Two-thirds of the incidents of abuse occurred at the hands of diocesan priests, Mr Sauvé told the Journal du Dimanche. He added that the figure of 2,900-3,200 “paedo-criminals” out of a total of 115,000 clerics over the 70-year period was “a minimal estimate”.

Interviews with victims established that half the cases occurred between 1950 and 1969; 18 per cent in the 1970s; and the remaining one-third in the decades since. The majority of victims were male, and 87 per cent of abuse was inflicted on minors.

Mr Sauvé, a practising Catholic, recruited 12 men and 10 women, among them doctors, historians, lawyers, psychologists and psychiatrists, sociologists and theologians. Some are believers, others are not. At least one Jew and one Protestant are members of the commission.

The members of Ciase have served without pay, and made the testimony of victims “the cornerstone of their work”, Mr Sauvé said. They visited 14 French cities, and went through the archives of dioceses, the ministries of justice and the interior and media records. Their goal was to assess the extent of sexual abuse in the church, evaluate measures taken by church authorities to counter it, and make recommendations for the future. The commission will not establish the guilt of individual perpetrators.

Prevalence

A related study of 30,000 people by the French medical research institute Inserm seeks to establish how prevalent sexual abuse is in society at large, compared to the church. Though the highest rate of abuse has occurred within the family, "the scale of the phenomenon [in the church] is far greater than suspected", Philippe Portier, a historian, sociologist and member of Ciase, said.

As secretary general of Ciase, Sylvette Toche, a former auditor of Paris airports, read incoming mail. Ms Toche told the Catholic newspaper La Croix she learned that people who had been sexually assaulted "went to their families, to the church and to the authorities, but no one believed them".

Jean-Pierre Rosencveig, a retired children’s court judge, said that when he saw men his own age, in their mid-70s, crying after talking for an hour and a half, “You cannot remain indifferent, and you realise what violence was done to them. Sixty-five years later, it’s as if it was yesterday.”
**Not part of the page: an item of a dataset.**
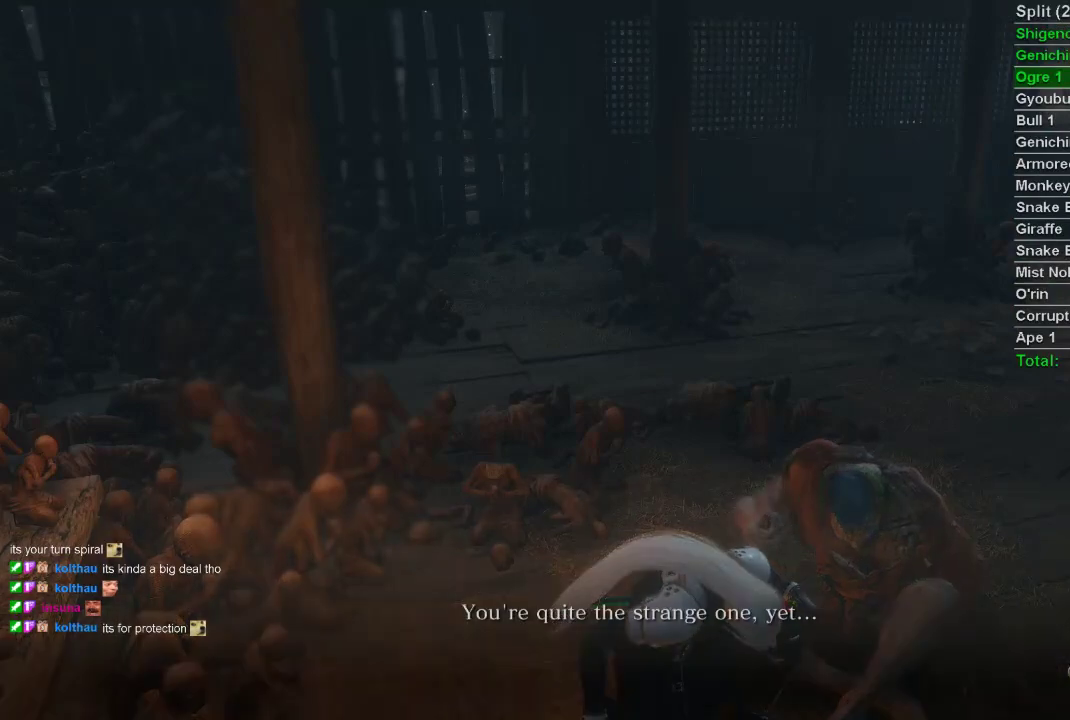
{"buttons": [], "left_stick": "center", "right_stick": "center", "events": [[67, "START", "down"], [133, "START", "up"], [217, "START", "down"], [300, "START", "up"], [350, "START", "down"], [450, "START", "up"]]}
Mr Rosencveig, who is Jewish, sees the Catholic Church as a bulwark against Islamism and sectarianism. "Today, the moment the church says anything, people bring up sexual abuse. The church must regain its legitimacy, must recognise its responsibility for the past."

The bishops have promised to pay “contributions” – not damages – to victims starting next year. No amounts have been set yet.